What is being asked ▸
In the entries that follow, the line with "2. Scrolla till" opens the range and the line with "- **Netlify**: Automatisk" closes it; repeat that range exactly, both lines included.

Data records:
****

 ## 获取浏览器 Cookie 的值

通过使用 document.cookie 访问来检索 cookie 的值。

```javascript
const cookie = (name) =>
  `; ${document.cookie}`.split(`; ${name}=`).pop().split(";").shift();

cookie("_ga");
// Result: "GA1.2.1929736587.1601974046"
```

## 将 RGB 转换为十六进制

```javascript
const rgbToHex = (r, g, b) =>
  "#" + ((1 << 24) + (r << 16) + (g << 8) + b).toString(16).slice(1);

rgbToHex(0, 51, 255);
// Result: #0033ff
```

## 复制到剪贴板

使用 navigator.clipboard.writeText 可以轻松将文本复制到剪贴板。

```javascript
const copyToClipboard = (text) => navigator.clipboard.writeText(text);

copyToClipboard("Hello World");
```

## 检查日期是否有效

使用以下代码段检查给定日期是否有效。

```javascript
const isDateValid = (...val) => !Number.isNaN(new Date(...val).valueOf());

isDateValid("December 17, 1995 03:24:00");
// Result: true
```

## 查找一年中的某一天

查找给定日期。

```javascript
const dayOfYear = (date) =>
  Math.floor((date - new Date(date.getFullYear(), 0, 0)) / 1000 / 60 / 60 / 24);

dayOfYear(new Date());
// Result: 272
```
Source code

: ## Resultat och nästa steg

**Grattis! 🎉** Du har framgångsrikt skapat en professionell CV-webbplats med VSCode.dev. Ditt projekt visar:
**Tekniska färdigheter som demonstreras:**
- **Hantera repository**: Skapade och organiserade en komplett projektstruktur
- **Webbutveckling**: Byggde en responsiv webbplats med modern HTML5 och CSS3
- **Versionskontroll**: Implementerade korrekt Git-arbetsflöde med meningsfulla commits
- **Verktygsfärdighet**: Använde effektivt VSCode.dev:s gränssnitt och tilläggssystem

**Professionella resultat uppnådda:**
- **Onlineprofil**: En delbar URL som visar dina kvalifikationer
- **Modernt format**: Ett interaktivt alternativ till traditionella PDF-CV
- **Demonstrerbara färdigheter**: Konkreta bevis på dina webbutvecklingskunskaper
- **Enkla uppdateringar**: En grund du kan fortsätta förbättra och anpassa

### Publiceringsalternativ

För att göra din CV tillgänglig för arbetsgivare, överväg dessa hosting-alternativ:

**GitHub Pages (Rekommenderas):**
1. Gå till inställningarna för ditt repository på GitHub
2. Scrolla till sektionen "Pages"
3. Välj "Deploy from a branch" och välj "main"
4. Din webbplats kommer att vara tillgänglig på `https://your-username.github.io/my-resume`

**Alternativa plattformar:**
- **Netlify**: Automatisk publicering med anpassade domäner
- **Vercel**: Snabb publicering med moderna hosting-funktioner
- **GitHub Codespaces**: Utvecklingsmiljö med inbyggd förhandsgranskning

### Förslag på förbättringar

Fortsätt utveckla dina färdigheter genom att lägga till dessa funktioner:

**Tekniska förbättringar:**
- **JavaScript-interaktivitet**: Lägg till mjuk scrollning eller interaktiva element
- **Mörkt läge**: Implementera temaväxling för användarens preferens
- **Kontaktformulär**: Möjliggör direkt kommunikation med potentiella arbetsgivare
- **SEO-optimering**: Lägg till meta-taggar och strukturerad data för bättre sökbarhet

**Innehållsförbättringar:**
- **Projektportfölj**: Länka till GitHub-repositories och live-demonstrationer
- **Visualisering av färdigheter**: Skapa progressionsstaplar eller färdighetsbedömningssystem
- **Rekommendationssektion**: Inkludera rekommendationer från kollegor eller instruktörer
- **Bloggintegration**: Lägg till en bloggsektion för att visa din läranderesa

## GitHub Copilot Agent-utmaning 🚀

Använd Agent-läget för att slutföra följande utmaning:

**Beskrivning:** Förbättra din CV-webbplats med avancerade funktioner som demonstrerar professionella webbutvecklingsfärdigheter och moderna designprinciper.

****

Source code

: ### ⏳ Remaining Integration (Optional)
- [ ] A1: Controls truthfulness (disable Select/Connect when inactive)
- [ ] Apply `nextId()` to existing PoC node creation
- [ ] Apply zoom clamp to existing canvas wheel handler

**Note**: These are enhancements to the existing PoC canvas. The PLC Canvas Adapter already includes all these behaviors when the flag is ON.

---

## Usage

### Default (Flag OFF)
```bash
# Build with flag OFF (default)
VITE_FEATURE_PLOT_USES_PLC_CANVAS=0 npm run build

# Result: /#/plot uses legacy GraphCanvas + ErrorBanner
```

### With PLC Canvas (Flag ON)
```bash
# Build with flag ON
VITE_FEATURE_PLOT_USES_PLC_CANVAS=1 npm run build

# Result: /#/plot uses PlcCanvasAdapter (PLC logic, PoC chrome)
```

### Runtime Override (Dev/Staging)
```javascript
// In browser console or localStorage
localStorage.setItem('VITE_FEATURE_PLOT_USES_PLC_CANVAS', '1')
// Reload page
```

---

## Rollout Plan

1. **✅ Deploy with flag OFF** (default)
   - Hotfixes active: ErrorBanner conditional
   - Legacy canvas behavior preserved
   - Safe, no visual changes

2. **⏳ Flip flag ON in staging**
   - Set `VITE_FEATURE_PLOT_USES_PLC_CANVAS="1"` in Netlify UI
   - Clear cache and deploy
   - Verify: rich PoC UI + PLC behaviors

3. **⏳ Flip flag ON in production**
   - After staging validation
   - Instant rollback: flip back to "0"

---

****

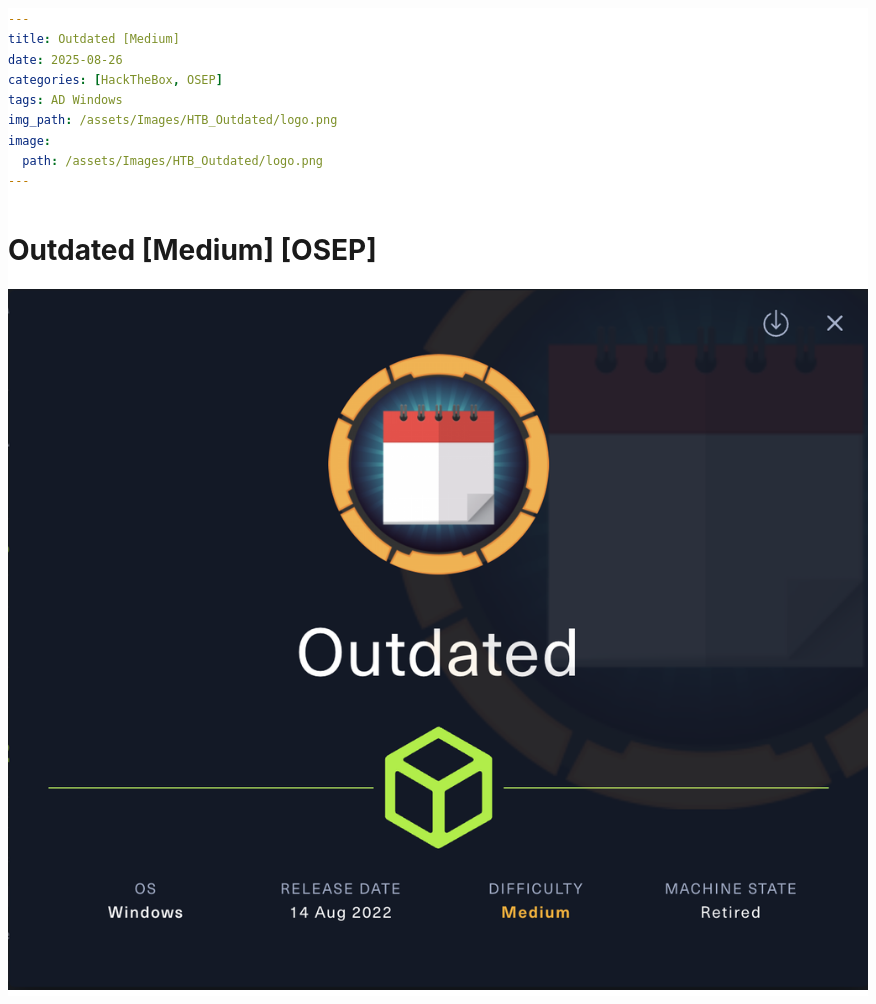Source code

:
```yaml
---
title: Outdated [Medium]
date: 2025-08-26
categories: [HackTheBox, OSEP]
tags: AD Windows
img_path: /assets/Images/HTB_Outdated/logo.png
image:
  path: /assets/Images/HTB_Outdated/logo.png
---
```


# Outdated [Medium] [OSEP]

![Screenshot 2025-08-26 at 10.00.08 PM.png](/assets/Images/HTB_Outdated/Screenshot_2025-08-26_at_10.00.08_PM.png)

****

Task solution ▸
2. Scrolla till sektionen "Pages"
3. Välj "Deploy from a branch" och välj "main"
4. Din webbplats kommer att vara tillgänglig på `https://your-username.github.io/my-resume`

**Alternativa plattformar:**
- **Netlify**: Automatisk publicering med anpassade domäner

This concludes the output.